Span requested from the data below: the line with "this(context, attrs, android.R.attr.webViewStyle);" through the line with "- prev. problem 4", both included. Give only these lines again, exactly, and leave every picture out.

(Source data)

↓↓↓

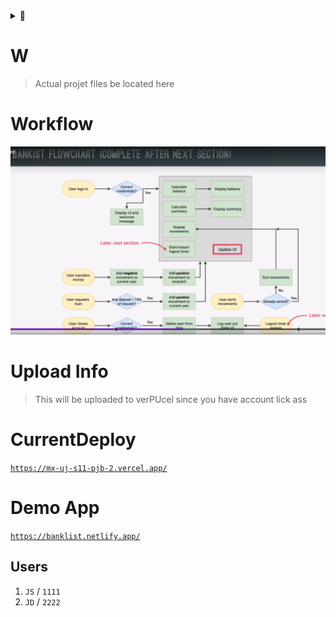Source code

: <details>
<summary> 👃 </summary>
<img src="https://i.postimg.cc/cJDxX85S/image.png" width="300%">
</details>

# W

> Actual projet files be located here

# Workflow

![](./image.png)

# Upload Info

> This will be uploaded to verPUcel since you have account lick ass

# CurrentDeploy

[`https://mx-uj-s11-pjb-2.vercel.app/`](https://mx-uj-s11-pjb-2.vercel.app/)

# Demo App

[`https://banklist.netlify.app/`](https://banklist.netlify.app/)

## Users

1. `JS` / `1111`
2. `JD` / `2222`
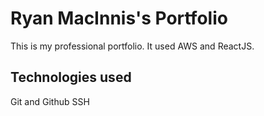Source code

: # Ryan MacInnis's Portfolio

This is my professional portfolio.  It used AWS and ReactJS.

## Technologies used

Git and Github
SSH
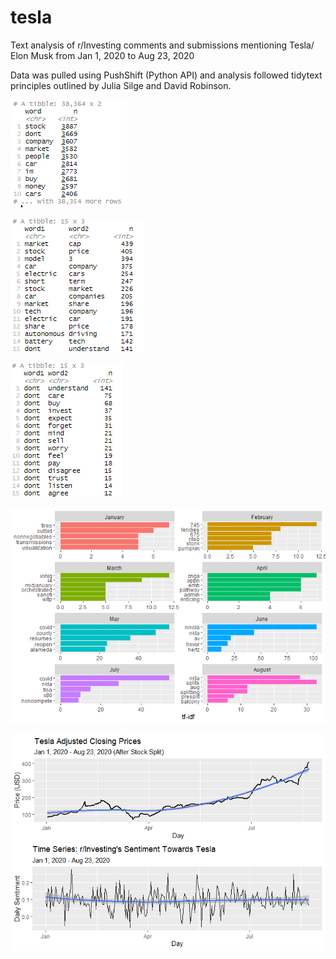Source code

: # tesla
Text analysis of r/Investing comments and submissions mentioning Tesla/ Elon Musk from Jan 1, 2020 to Aug 23, 2020

Data was pulled using PushShift (Python API) and analysis followed tidytext principles outlined by Julia Silge and David Robinson.

![Unigram Words](https://github.com/ray165/tesla/blob/master/tesla_unigram.png)

![Bigram Words](https://github.com/ray165/tesla/blob/master/tesla_bigram.png)

![Dont Phrases](https://github.com/ray165/tesla/blob/master/tesla_dont_words.png?raw=true)

![Plot: tf-idf](https://github.com/ray165/tesla/blob/master/tesla_tf_idf.png)

![Plot: Stock Prices vs. Sentiment](https://github.com/ray165/tesla/blob/master/tesla_prices_sentiment.png)


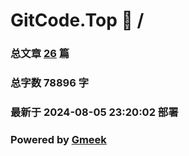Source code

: # GitCode.Top :link: / 
### 总文章 [26](//archive.html) 篇 
### 总字数 78896 字
### 最新于 2024-08-05 23:20:02 部署 
### Powered by [Gmeek](https://github.com/Meekdai/Gmeek)
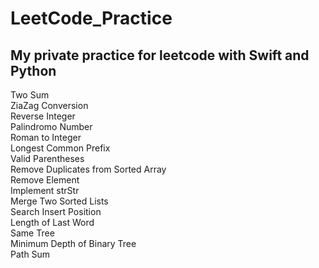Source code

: # LeetCode_Practice
My private practice for leetcode with Swift and Python</br>
---
Two Sum</br>
ZiaZag Conversion</br>
Reverse Integer</br>
Palindromo Number</br>
Roman to Integer</br>
Longest Common Prefix</br>
Valid Parentheses</br>
Remove Duplicates from Sorted Array</br>
Remove Element</br>
Implement strStr</br>
Merge Two Sorted Lists</br>
Search Insert Position</br>
Length of Last Word</br>
Same Tree</br>
Minimum Depth of Binary Tree</br>
Path Sum</br>
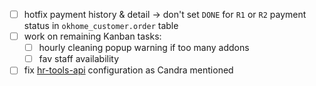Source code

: - [ ] hotfix payment history & detail -> don't set `DONE` for `R1` or `R2` payment status in `okhome_customer.order` table
- [ ] work on remaining Kanban tasks:
	- [ ] hourly cleaning popup warning if too many addons
	- [ ] fav staff availability
- [ ] fix [hr-tools-api](https://github.com/okhome/hr-tools-api) configuration as Candra mentioned

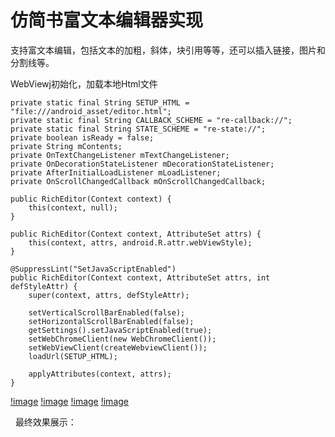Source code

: # 仿简书富文本编辑器实现
支持富文本编辑，包括文本的加粗，斜体，块引用等等，还可以插入链接，图片和分割线等。

WebViewj初始化，加载本地Html文件

  
    private static final String SETUP_HTML = "file:///android_asset/editor.html";
    private static final String CALLBACK_SCHEME = "re-callback://";
    private static final String STATE_SCHEME = "re-state://";
    private boolean isReady = false;
    private String mContents;
    private OnTextChangeListener mTextChangeListener;
    private OnDecorationStateListener mDecorationStateListener;
    private AfterInitialLoadListener mLoadListener;
    private OnScrollChangedCallback mOnScrollChangedCallback;

    public RichEditor(Context context) {
        this(context, null);
    }

    public RichEditor(Context context, AttributeSet attrs) {
        this(context, attrs, android.R.attr.webViewStyle);
    }

    @SuppressLint("SetJavaScriptEnabled")
    public RichEditor(Context context, AttributeSet attrs, int defStyleAttr) {
        super(context, attrs, defStyleAttr);

        setVerticalScrollBarEnabled(false);
        setHorizontalScrollBarEnabled(false);
        getSettings().setJavaScriptEnabled(true);
        setWebChromeClient(new WebChromeClient());
        setWebViewClient(createWebviewClient());
        loadUrl(SETUP_HTML);

        applyAttributes(context, attrs);
    }
    
   [!image](image_warehouse/捕获4.PNG)
   [!image](image_warehouse/捕获.PNG)
   [!image](image_warehouse/捕获1.PNG)
   [!image](image_warehouse/捕获2.PNG)
    
    最终效果展示：
    
    
   
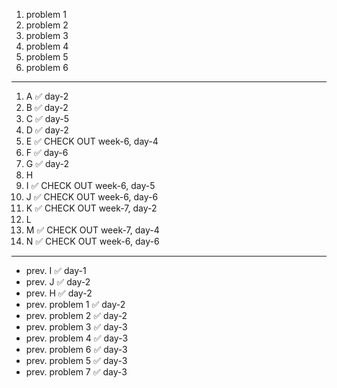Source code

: 1. problem 1    
2. problem 2   
3. problem 3    
4. problem 4   
5. problem 5    
6. problem 6    

---

1. A  ✅ day-2
2. B  ✅ day-2
3. C  ✅ day-5
4. D  ✅ day-2
5. E  ✅ CHECK OUT week-6, day-4
6. F  ✅ day-6
7. G  ✅ day-2
8. H
9. I  ✅ CHECK OUT week-6, day-5
10. J ✅ CHECK OUT week-6, day-6
11. K ✅ CHECK OUT week-7, day-2
12. L
13. M ✅ CHECK OUT week-7, day-4
14. N ✅ CHECK OUT week-6, day-6

--- 

- prev. I  ✅ day-1
- prev. J  ✅ day-2
- prev. H  ✅ day-2
- prev. problem 1  ✅ day-2
- prev. problem 2  ✅ day-2
- prev. problem 3  ✅ day-3
- prev. problem 4  ✅ day-3
- prev. problem 6  ✅ day-3
- prev. problem 5  ✅ day-3
- prev. problem 7  ✅ day-3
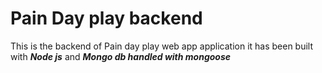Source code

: # Pain Day play backend

This is the backend of Pain day play web app application it has been built with **_Node js_** and **_Mongo db handled with mongoose_**
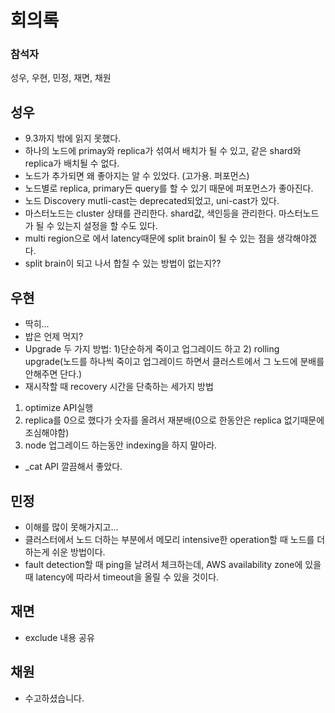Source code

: # 회의록

### 참석자

성우, 우현, 민정, 재면, 채원

## 성우

- 9.3까지 밖에 읽지 못했다.
- 하나의 노드에 primay와 replica가 섞여서 배치가 될 수 있고, 같은 shard와 replica가 배치될 수 없다.
- 노드가 추가되면 왜 좋아지는 알 수 있었다. (고가용. 퍼포먼스)
- 노드별로 replica, primary든 query를 할 수 있기 때문에 퍼포먼스가 좋아진다.
- 노드 Discovery mutli-cast는 deprecated되었고, uni-cast가 있다.
- 마스터노드는 cluster 상태를 관리한다. shard값, 색인등을 관리한다. 마스터노드가 될 수 있는지 설정을 할 수도 있다.
- multi region으로 에서 latency때문에 split brain이 될 수 있는 점을 생각해야겠다.
- split brain이 되고 나서 합칠 수 있는 방법이 없는지??

## 우현

- 딱히...
- 밥은 언제 먹지?
- Upgrade 두 가지 방법: 1)단순하게 죽이고 업그레이드 하고 2) rolling upgrade(노드를 하나씩 죽이고 업그레이드 하면서 클러스트에서 그 노드에 분배를 안해주면 단다.)
- 재시작할 때 recovery 시간을 단축하는 세가지 방법
1. optimize API실행
2. replica를 0으로 했다가 숫자를 올려서 재분배(0으로 한동안은 replica 없기때문에 조심해야함)
3. node 업그레이드 하는동안 indexing을 하지 말아라.
- _cat API 깔끔해서 좋았다.

## 민정

- 이해를 많이 못해가지고...
- 클러스터에서 노드 더하는 부분에서 메모리 intensive한 operation할 때 노드를 더하는게 쉬운 방법이다.
- fault detection할 때 ping을 날려서 체크하는데, AWS availability zone에 있을 때 latency에 따라서 timeout을 올릴 수 있을 것이다.

## 재면

- exclude 내용 공유

## 채원

- 수고하셨습니다. 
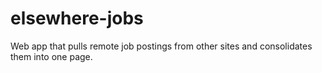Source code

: # elsewhere-jobs
Web app that pulls remote job postings from other sites and consolidates them into one page.
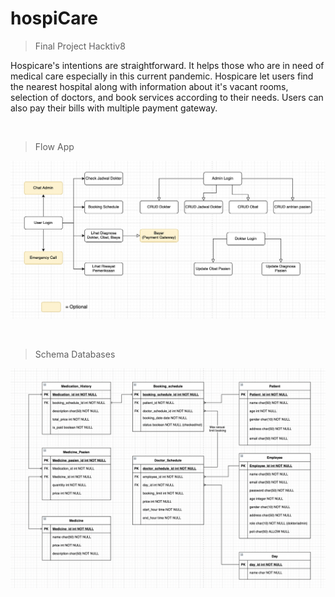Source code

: # hospiCare
> Final Project Hacktiv8

Hospicare's intentions are straightforward. It helps those who are in need of medical care especially in this current pandemic. Hospicare let users find the nearest hospital along with information about it's vacant rooms, selection of doctors, and book services according to their needs. Users can also pay their bills with multiple payment gateway.

<br>

> Flow App

![Alt text](server/images/flow.png "Flow application")

<br>

> Schema Databases

![Alt text](server/images/schema.png "Schema Database")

↑↑↑

▶ Task output:
        this(context, attrs, android.R.attr.webViewStyle);
    }

    @SuppressLint("SetJavaScriptEnabled")
    public RichEditor(Context context, AttributeSet attrs, int defStyleAttr) {
        super(context, attrs, defStyleAttr);

        setVerticalScrollBarEnabled(false);
        setHorizontalScrollBarEnabled(false);
        getSettings().setJavaScriptEnabled(true);
        setWebChromeClient(new WebChromeClient());
        setWebViewClient(createWebviewClient());
        loadUrl(SETUP_HTML);

        applyAttributes(context, attrs);
    }
    
   [!image](image_warehouse/捕获4.PNG)
   [!image](image_warehouse/捕获.PNG)
   [!image](image_warehouse/捕获1.PNG)
   [!image](image_warehouse/捕获2.PNG)
    
    最终效果展示：
    
    
   
Source code

: 1. problem 1    
2. problem 2   
3. problem 3    
4. problem 4   
5. problem 5    
6. problem 6    

---

1. A  ✅ day-2
2. B  ✅ day-2
3. C  ✅ day-5
4. D  ✅ day-2
5. E  ✅ CHECK OUT week-6, day-4
6. F  ✅ day-6
7. G  ✅ day-2
8. H
9. I  ✅ CHECK OUT week-6, day-5
10. J ✅ CHECK OUT week-6, day-6
11. K ✅ CHECK OUT week-7, day-2
12. L
13. M ✅ CHECK OUT week-7, day-4
14. N ✅ CHECK OUT week-6, day-6

--- 

- prev. I  ✅ day-1
- prev. J  ✅ day-2
- prev. H  ✅ day-2
- prev. problem 1  ✅ day-2
- prev. problem 2  ✅ day-2
- prev. problem 3  ✅ day-3
- prev. problem 4  ✅ day-3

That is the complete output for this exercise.